Oct. 17 (Bloomberg) -- Vale SA’s third-quarter iron-ore production fell 4.6 percent, beating analysts’ estimates, as the world’s biggest producer of the steel-making ingredient faces weaker demand in China and Europe, its two main markets.
Output declined to 83.9 million metric tons from a record 87.9 million tons a year ago, the Rio de Janeiro-based company said in a regulatory filing today. That exceeded the 82.8-million ton average of seven analysts’ estimates compiled by Bloomberg News. BHP Billiton Ltd.’s quarterly iron-ore output was little changed, while Rio Tinto Group’s gained 6 percent.
Vale this year suspended projects, announced asset sales for about $1.2 billion and cut output of premium pellet products as demand slows in China, the biggest buyer of iron ore, and growth slows in Europe, its second-biggest market. Brazilian iron-ore exports slumped 8.2 percent in the three months through Sept. 30, its biggest quarterly decline compared to the prior year in more than three years.
Vale, the world’s third-largest mining company by market value after Melbourne-based BHP and Rio Tinto, gained 1.4 percent to 36.33 reais at the close in Sao Paulo today. The stock has dropped 3.9 percent this year, underperforming the Brazilian benchmark Bovespa index, which rose 5.9 percent in the period. Rio Tinto overtook Vale to become the world’s second-most valuable mining company for the first time since 2008, according to today’s closing prices of New York-listed shares.
Vale’s production at Carajas, the world’s largest iron-ore mine, fell 11 percent in the third quarter on environmental licensing issues, Vale said. Output of pellets, a processed form of iron ore used by the steel industry, rose 2.1 percent to 14.5 million tons in the quarter.
“Current performance is definitely not consistent with the high quality of our assets and corrective measures are under way,” Vale said about the decline in Carajas production. “Issues with environmental permitting led to the continuation of mining in some older pits, which has entailed lower productivity, lower iron content and higher costs.”

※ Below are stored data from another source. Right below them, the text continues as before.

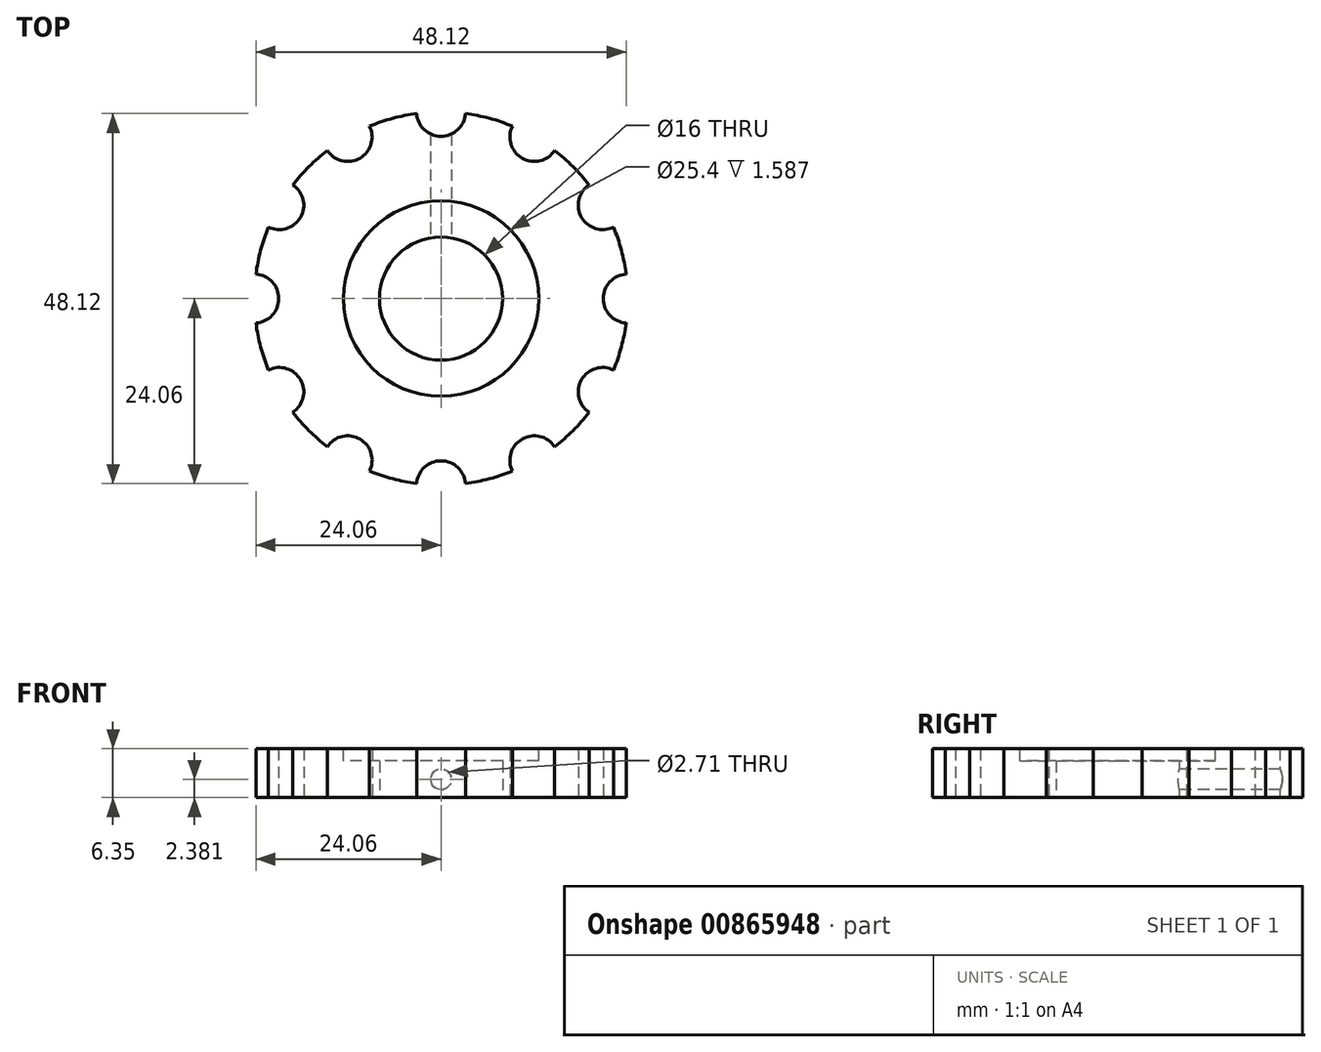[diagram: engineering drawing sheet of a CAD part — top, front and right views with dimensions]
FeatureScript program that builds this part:
annotation { "Feature Type Name" : "Feature", "Feature Type Description" : "" }
export const myFeature = defineFeature(function(context is Context, id is Id, definition is map)
    precondition{}
    {
        {
            var Q0;
            Q0=qCreatedBy(makeId("Top.planeOp"),FACE);
            var sketch = newSketch(context, id + "F0", { "sketchPlane" : qUnion([Q0])});
            skCircle(sketch, "E0", {"center": v(0, 0) * mm, "radius": 8 * mm});
            skArc(sketch, "E1", {"start": v(-3.17, 24.06) * mm, "mid": v(0, 21.1) * mm, "end": v(3.17, 24.06) * mm});
            skArc(sketch, "E2.1.0", {"start": v(-14.78, 19.26) * mm, "mid": v(-10.55, 18.27) * mm, "end": v(-9.29, 22.42) * mm});
            skArc(sketch, "E2.2.0", {"start": v(-22.42, 9.29) * mm, "mid": v(-18.27, 10.55) * mm, "end": v(-19.26, 14.78) * mm});
            skArc(sketch, "E2.3.0", {"start": v(-24.06, -3.17) * mm, "mid": v(-21.1, 0) * mm, "end": v(-24.06, 3.17) * mm});
            skArc(sketch, "E2.4.0", {"start": v(-19.26, -14.78) * mm, "mid": v(-18.27, -10.55) * mm, "end": v(-22.42, -9.29) * mm});
            skArc(sketch, "E2.5.0", {"start": v(-9.29, -22.42) * mm, "mid": v(-10.55, -18.27) * mm, "end": v(-14.78, -19.26) * mm});
            skArc(sketch, "E3.2.6.0", {"start": v(3.17, -24.06) * mm, "mid": v(0, -21.1) * mm, "end": v(-3.17, -24.06) * mm});
            skArc(sketch, "E3.2.7.0", {"start": v(14.78, -19.26) * mm, "mid": v(10.55, -18.27) * mm, "end": v(9.29, -22.42) * mm});
            skArc(sketch, "E3.2.8.0", {"start": v(22.42, -9.29) * mm, "mid": v(18.27, -10.55) * mm, "end": v(19.26, -14.78) * mm});
            skArc(sketch, "E3.2.9.0", {"start": v(24.06, 3.17) * mm, "mid": v(21.1, 0) * mm, "end": v(24.06, -3.17) * mm});
            skArc(sketch, "E3.2.10.0", {"start": v(19.26, 14.78) * mm, "mid": v(18.27, 10.55) * mm, "end": v(22.42, 9.29) * mm});
            skArc(sketch, "E3.2.11.0", {"start": v(9.29, 22.42) * mm, "mid": v(10.55, 18.27) * mm, "end": v(14.78, 19.26) * mm});
            skArc(sketch, "E4", {"start": v(-3.17, 24.06) * mm, "mid": v(-6.28, 23.45) * mm, "end": v(-9.29, 22.42) * mm});
            skArc(sketch, "E5.trimOffspring", {"start": v(9.29, 22.42) * mm, "mid": v(6.28, 23.45) * mm, "end": v(3.17, 24.06) * mm});
            skArc(sketch, "E6.trimOffspring", {"start": v(19.26, 14.78) * mm, "mid": v(17.16, 17.16) * mm, "end": v(14.78, 19.26) * mm});
            skArc(sketch, "E7.trimOffspring", {"start": v(24.06, 3.17) * mm, "mid": v(23.45, 6.28) * mm, "end": v(22.42, 9.29) * mm});
            skArc(sketch, "E8.trimOffspring", {"start": v(22.42, -9.29) * mm, "mid": v(23.45, -6.28) * mm, "end": v(24.06, -3.17) * mm});
            skArc(sketch, "E9.trimOffspring", {"start": v(14.78, -19.26) * mm, "mid": v(17.16, -17.16) * mm, "end": v(19.26, -14.78) * mm});
            skArc(sketch, "E10.trimOffspring", {"start": v(3.17, -24.06) * mm, "mid": v(6.28, -23.45) * mm, "end": v(9.29, -22.42) * mm});
            skArc(sketch, "E11.trimOffspring", {"start": v(-9.29, -22.42) * mm, "mid": v(-6.28, -23.45) * mm, "end": v(-3.17, -24.06) * mm});
            skArc(sketch, "E12.trimOffspring", {"start": v(-19.26, -14.78) * mm, "mid": v(-17.16, -17.16) * mm, "end": v(-14.78, -19.26) * mm});
            skArc(sketch, "E13.trimOffspring", {"start": v(-24.06, -3.17) * mm, "mid": v(-23.45, -6.28) * mm, "end": v(-22.42, -9.29) * mm});
            skArc(sketch, "E14.trimOffspring", {"start": v(-22.42, 9.29) * mm, "mid": v(-23.45, 6.28) * mm, "end": v(-24.06, 3.17) * mm});
            skArc(sketch, "E15.trimOffspring", {"start": v(-14.78, 19.26) * mm, "mid": v(-17.16, 17.16) * mm, "end": v(-19.26, 14.78) * mm});
            skLineSegment(sketch, "E16", {"start": v(-3.17, 24.06) * mm, "end": v(3.17, 24.06) * mm, "construction": true});
            skLineSegment(sketch, "E17", {"start": v(3.17, 24.06) * mm, "end": v(9.29, 22.42) * mm, "construction": true});
            skSolve(sketch);
        }
        {
            var Q0;
            Q0 = qSketchRegion(id + "F0", true);
            extrude(context, id + "F1", {"entities" : qUnion([Q0]), "depth" : 6.35 * mm, "offsetDistance" : 25.4 * mm});
        }
        {
            var Q0;
            Q0=makeQuery(id+"F1.opExtrude","CAP_FACE",FACE,{"disambiguationData":[OSD([sQuery(id+"F0.wireOp",EDGE,"E0"),sQuery(id+"F0.wireOp",EDGE,"E1"),sQuery(id+"F0.wireOp",EDGE,"E2.1.0"),sQuery(id+"F0.wireOp",EDGE,"E2.2.0"),sQuery(id+"F0.wireOp",EDGE,"E2.3.0"),sQuery(id+"F0.wireOp",EDGE,"E2.4.0"),sQuery(id+"F0.wireOp",EDGE,"E2.5.0"),sQuery(id+"F0.wireOp",EDGE,"E3.2.6.0"),sQuery(id+"F0.wireOp",EDGE,"E3.2.7.0"),sQuery(id+"F0.wireOp",EDGE,"E3.2.8.0"),sQuery(id+"F0.wireOp",EDGE,"E3.2.9.0"),sQuery(id+"F0.wireOp",EDGE,"E3.2.10.0"),sQuery(id+"F0.wireOp",EDGE,"E3.2.11.0"),sQuery(id+"F0.wireOp",EDGE,"E4"),sQuery(id+"F0.wireOp",EDGE,"E5.trimOffspring"),sQuery(id+"F0.wireOp",EDGE,"E6.trimOffspring"),sQuery(id+"F0.wireOp",EDGE,"E7.trimOffspring"),sQuery(id+"F0.wireOp",EDGE,"E8.trimOffspring"),sQuery(id+"F0.wireOp",EDGE,"E9.trimOffspring"),sQuery(id+"F0.wireOp",EDGE,"E10.trimOffspring"),sQuery(id+"F0.wireOp",EDGE,"E11.trimOffspring"),sQuery(id+"F0.wireOp",EDGE,"E12.trimOffspring"),sQuery(id+"F0.wireOp",EDGE,"E13.trimOffspring"),sQuery(id+"F0.wireOp",EDGE,"E14.trimOffspring"),sQuery(id+"F0.wireOp",EDGE,"E15.trimOffspring")])],"isStart":false});
            var sketch = newSketch(context, id + "F2", { "sketchPlane" : qUnion([Q0])});
            skCircle(sketch, "E18", {"center": v(0, 0) * mm, "radius": 12.7 * mm});
            skSolve(sketch);
        }
        {
            var Q0;
            Q0 = qSketchRegion(id + "F2", true);
            extrude(context, id + "F3", {"entities" : qUnion([Q0]), "operationType" : NewBodyOperationType.REMOVE, "oppositeDirection" : true, "depth" : 1.59 * mm, "offsetDistance" : 25.4 * mm});
        }
        {
            var Q0;
            Q0=qCreatedBy(makeId("Front.planeOp"),FACE);
            var Q1;
            Q1=makeQuery(id+"F1.opExtrude","CAP_VERTEX",VERTEX,{"disambiguationData":[OSD([sQuery(id+"F0.wireOp",EDGE,"E1"),sQuery(id+"F0.wireOp",EDGE,"E5.trimOffspring")])],"isStart":false});
            cPlane(context, id + "F4", {"entities" : qUnion([Q0, Q1]), "cplaneType" : CPlaneType.PLANE_POINT, "offset" : 25.4 * mm, "width" : 152.4 * mm, "height" : 152.4 * mm});
        }
        {
            var Q0;
            Q0=qCreatedBy(id+"F4.planeOp",FACE);
            var sketch = newSketch(context, id + "F5", { "sketchPlane" : qUnion([Q0])});
            skPoint(sketch, "E19", {"position": v(0, 2.38) * mm});
            skSolve(sketch);
        }
        {
            var Q0;
            Q0=sQuery(id+"F5.wireOp",VERTEX,"E19");
            var Q1;
            Q1=makeQuery(id+"F1.opExtrude","SWEPT_BODY",BODY,{"disambiguationData":[OSD([sQuery(id+"F0.wireOp",EDGE,"E0"),sQuery(id+"F0.wireOp",EDGE,"E1"),sQuery(id+"F0.wireOp",EDGE,"E2.1.0"),sQuery(id+"F0.wireOp",EDGE,"E2.2.0"),sQuery(id+"F0.wireOp",EDGE,"E2.3.0"),sQuery(id+"F0.wireOp",EDGE,"E2.4.0"),sQuery(id+"F0.wireOp",EDGE,"E2.5.0"),sQuery(id+"F0.wireOp",EDGE,"E3.2.6.0"),sQuery(id+"F0.wireOp",EDGE,"E3.2.7.0"),sQuery(id+"F0.wireOp",EDGE,"E3.2.8.0"),sQuery(id+"F0.wireOp",EDGE,"E3.2.9.0"),sQuery(id+"F0.wireOp",EDGE,"E3.2.10.0"),sQuery(id+"F0.wireOp",EDGE,"E3.2.11.0"),sQuery(id+"F0.wireOp",EDGE,"E4"),sQuery(id+"F0.wireOp",EDGE,"E5.trimOffspring"),sQuery(id+"F0.wireOp",EDGE,"E6.trimOffspring"),sQuery(id+"F0.wireOp",EDGE,"E7.trimOffspring"),sQuery(id+"F0.wireOp",EDGE,"E8.trimOffspring"),sQuery(id+"F0.wireOp",EDGE,"E9.trimOffspring"),sQuery(id+"F0.wireOp",EDGE,"E10.trimOffspring"),sQuery(id+"F0.wireOp",EDGE,"E11.trimOffspring"),sQuery(id+"F0.wireOp",EDGE,"E12.trimOffspring"),sQuery(id+"F0.wireOp",EDGE,"E13.trimOffspring"),sQuery(id+"F0.wireOp",EDGE,"E14.trimOffspring"),sQuery(id+"F0.wireOp",EDGE,"E15.trimOffspring")])]});
            hole(context, id + "F6", {"style" : HoleStyle.SIMPLE, "endStyle" : HoleEndStyle.BLIND, "oppositeDirection" : true, "standardTappedOrClearance" : lookupTablePath({ "standard" : "ANSI", "engagement" : "75%", "pitch" : "32 tpi", "size" : "#6", "type" : "Tapped" }), "standardBlindInLast" : lookupTablePath({ "standard" : "ANSI", "fit" : "Normal", "engagement" : "75%", "pitch" : "32 tpi", "size" : "#6", "type" : "Clearance & tapped" }), "holeDiameter" : 2.7 * mm, "majorDiameter" : 3.5 * mm, "showTappedDepth" : true, "holeDepth" : 19.05 * mm, "isTappedThrough" : true, "tappedDepth" : 16.67 * mm, "tapClearance" : 3, "locations" : qUnion([Q0]), "scope" : qUnion([Q1]), "startStyle" : HoleStartStyle.PART});
        }
    });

Vale’s nickel production slid 16 percent to 49,000 tons, missing a 62,300-ton average forecast by nine analysts surveyed by Bloomberg News. Copper output dropped 20 percent in the past year to 68,000 tons, Vale said.
Vale said it won’t resume operations at its Onca Puma nickel mine in Brazil this quarter as previously forecast.
BHP, the world’s third-largest iron-ore producer after Vale and London-based Rio Tinto, said earlier today that output for the steel-making raw material was little changed at 39.8 million metric tons in the three months ended Sept. 30, in line with the 39.2 million tons median estimate of three analysts’ estimates compiled by Bloomberg. Rio’s quarterly iron-ore production rose 6 percent to 52.6 million tons from last year, more than analyst expectations, the company said yesterday.
Iron ore, which accounts for about 90 percent of Vale’s earnings before items, slumped to $86.70 a ton on Sept. 5, the lowest since October 2009 amid weaker Chinese demand. Iron ore for immediate delivery to the Chinese port of Tianjin, a benchmark for Asia, rose 2.5 percent to $115.40 a ton today, according to a price index compiled by The Steel Index Ltd.
Vale said earlier this month that it will suspend output at three pellet feed plants in Brazil representing 18 percent of the company’s total production of the material as demand declines from steelmakers. The reduced processing of iron ore into pellet feed means production of sinter feed, a rawer form of the material, will expand, Vale said at the time.
The company agreed Aug. 31 to sell 10 vessels for $600 million and lease them back from South Korea’s Polaris Shipping Co. to improve “capital allocation and further strengthening” of its balance sheet. The announcement followed the sale of a thermal-coal project in Colombia for $407 million, ferromanganese alloy operations in Europe for $160 million and kaolin mineral business in Brazil for $30.1 million.
Vale Chief Executive Officer Murilo Ferreira is reviewing all of the company’s projects to cut costs and is poised to reduce investments in 2013 to the lowest in three years. Ferreira said Aug. 16 that he will postpone a $3 billion potash project in Canada and may delay other investments to focus on expanding the company’s biggest mine.
Vale is forecasting iron-ore output of about 322 million metric tons this year including 10 million tons purchased from third-party producers, Vagner Loyola, the company’s director of ferrous production planning, said Oct. 15. That would be little changed from the 322.6 million produced in 2011.
“Both production and purchases will be very similar,” Loyola told reporters in Rio.